The Chicago troupe has done citycentric humor bouts in Denver, Pittsburgh and Atlanta, and has a touring division directed by Jenna Deja, a former Arden Theatre executive. So Leonard knew how ripe Philly was for the theatrical picking and how ready it was to be picked on.
"Philadelphia has a rich theatrical community that can tread the boards with anyone," he says. "We went after PTC, not the other way around. We knew Sara Garonzik's work and reputation - this is the company we want to keep." For her part, Garonzik, PTC's producing artistic director says, "Hip, political improv comedy has never been hotter, and Philly's never been riper for a spoof."
So in came Second City writers Shanoff and Furman to experience Philly's larger-than-life politicians, sports-obsessed fans, and elements of blue collar and white collar side by side in a city steeped in historical importance. "Comedy works very well in places where the lowbrow clashes with the highbrow," says Leonard, who also notes that the writers didn't really get, say, the comic possibilities of Ben Franklin impersonators until their visit. ("By the way," he laughs, "tell your Franklins to stop calling us. We're not hiring.")
The writers' quick immersion in the Quaker City worried the Philadelphia sketch/improv actors, but Carpenter, O'Shea and Dritsas got the script in advance of their two weeks of rehearsals in Chicago and found Second City's authors and actors amenable to tweaks.
"I was surprised how well they understood our city and was glad to see they knew exactly what jokes would be too typical," says Dritsas of the inevitable hoagie-cheesesteak-scrapple shtick. "You may see it in there, but it's applied in a very smart way."

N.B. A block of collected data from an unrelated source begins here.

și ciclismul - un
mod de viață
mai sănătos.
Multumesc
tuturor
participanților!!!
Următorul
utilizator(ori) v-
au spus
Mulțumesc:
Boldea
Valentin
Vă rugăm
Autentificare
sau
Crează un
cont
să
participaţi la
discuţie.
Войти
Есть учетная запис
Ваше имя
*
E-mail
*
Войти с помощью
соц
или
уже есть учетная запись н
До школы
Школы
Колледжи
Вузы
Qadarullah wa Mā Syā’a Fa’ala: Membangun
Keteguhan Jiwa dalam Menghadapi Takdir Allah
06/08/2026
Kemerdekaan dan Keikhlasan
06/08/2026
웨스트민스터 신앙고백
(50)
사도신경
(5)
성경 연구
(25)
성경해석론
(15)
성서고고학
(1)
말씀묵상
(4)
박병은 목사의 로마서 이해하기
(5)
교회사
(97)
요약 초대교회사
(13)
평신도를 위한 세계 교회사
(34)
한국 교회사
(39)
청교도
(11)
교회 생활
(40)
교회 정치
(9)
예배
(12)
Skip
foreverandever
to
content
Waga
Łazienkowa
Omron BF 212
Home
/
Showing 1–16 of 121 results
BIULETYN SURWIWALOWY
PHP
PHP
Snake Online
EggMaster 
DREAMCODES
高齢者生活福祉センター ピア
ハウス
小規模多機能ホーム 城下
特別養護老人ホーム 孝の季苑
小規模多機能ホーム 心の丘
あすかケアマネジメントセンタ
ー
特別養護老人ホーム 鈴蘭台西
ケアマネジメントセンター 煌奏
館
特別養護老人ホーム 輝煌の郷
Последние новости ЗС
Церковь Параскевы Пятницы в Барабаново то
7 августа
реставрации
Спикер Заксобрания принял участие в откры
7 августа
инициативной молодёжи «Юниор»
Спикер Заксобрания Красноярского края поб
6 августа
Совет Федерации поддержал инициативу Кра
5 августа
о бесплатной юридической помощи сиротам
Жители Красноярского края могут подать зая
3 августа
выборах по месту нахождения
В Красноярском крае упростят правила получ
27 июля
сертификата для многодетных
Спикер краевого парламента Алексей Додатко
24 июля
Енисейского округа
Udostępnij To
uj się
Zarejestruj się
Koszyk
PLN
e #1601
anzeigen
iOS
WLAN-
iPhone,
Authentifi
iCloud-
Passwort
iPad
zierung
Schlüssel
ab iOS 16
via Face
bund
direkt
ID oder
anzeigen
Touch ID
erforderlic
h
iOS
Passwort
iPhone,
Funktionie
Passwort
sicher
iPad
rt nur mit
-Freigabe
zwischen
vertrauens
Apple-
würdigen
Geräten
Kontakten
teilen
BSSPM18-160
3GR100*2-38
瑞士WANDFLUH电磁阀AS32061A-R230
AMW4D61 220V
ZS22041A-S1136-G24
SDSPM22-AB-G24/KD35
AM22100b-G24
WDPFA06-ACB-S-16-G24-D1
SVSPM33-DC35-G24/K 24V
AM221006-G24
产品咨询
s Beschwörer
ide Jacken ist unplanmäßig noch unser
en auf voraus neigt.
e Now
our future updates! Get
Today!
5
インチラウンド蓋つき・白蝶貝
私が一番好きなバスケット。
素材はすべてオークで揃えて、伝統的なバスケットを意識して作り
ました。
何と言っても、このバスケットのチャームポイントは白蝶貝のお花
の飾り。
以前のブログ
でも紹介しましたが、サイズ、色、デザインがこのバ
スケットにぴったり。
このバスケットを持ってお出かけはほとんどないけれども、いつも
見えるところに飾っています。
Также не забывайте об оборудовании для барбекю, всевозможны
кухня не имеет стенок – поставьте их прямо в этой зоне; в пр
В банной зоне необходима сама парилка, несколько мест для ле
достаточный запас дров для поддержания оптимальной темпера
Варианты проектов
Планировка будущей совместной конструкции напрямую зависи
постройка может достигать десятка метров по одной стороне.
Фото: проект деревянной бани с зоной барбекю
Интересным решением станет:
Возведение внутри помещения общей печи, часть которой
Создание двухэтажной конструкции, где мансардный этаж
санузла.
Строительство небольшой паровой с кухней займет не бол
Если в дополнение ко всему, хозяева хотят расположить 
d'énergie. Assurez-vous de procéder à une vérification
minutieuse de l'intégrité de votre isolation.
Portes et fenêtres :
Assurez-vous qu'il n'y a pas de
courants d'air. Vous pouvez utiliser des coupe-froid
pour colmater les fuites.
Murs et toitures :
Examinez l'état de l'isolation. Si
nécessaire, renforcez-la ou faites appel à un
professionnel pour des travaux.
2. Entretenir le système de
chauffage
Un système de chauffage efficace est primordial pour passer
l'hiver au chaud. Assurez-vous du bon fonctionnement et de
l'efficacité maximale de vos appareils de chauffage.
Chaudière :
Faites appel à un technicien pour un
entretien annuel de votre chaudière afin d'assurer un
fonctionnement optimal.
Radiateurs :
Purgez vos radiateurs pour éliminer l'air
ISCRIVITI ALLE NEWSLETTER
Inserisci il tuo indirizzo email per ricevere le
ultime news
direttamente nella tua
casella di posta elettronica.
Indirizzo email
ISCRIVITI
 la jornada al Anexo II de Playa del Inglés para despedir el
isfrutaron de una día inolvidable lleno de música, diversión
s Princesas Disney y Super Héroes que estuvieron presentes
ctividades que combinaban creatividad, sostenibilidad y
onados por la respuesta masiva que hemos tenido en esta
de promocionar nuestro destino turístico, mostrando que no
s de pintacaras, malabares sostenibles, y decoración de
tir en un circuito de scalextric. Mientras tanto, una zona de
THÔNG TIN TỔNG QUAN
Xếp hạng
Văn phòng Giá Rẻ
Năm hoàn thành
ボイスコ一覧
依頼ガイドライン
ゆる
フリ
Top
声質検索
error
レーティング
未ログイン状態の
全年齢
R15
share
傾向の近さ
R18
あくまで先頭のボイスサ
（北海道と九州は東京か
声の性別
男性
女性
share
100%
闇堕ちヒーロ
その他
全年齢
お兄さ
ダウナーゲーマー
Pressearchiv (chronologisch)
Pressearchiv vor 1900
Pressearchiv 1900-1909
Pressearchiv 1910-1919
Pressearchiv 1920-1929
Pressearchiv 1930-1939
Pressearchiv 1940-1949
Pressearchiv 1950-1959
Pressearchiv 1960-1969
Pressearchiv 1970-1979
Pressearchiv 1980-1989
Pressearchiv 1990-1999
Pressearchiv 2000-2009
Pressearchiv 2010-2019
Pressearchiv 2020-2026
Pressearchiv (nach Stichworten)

As for rehearsing at the famed Chicago theater, the Philly actors weren't intimidated. But impressed? Yes. Dristas mentioned meeting directors responsible for bringing Gilda Radner to Second City. Carpenter was psyched about the backstage area - "it's pretty cool to walk into the bathroom and see Catherine O'Hara's signature on the wall."
Leonard finds Chicago and Philly simpatico because of their shared blue-collar work ethic, corrupt politicians, and loathing of Manhattan. And Carpenter says Second City's take on the already done-to-death - a la the Pat's/Geno's cheesesteak wars - is exceptional. Neither she and Dritsas nor Leonard would reveal more. They want audiences to be surprised.
Not to get crabby, but they have their work cut out for them if they're still trying to say something unique about cheesesteaks. Think Philly's sports fans are tough? Wait till they get a load of our comedy aficionados.
Still, Dritsas is confident. Echoing Carpenter, he says, "The meat of the comedy was already good" when they first saw the script. "Comedy is more universal than you think."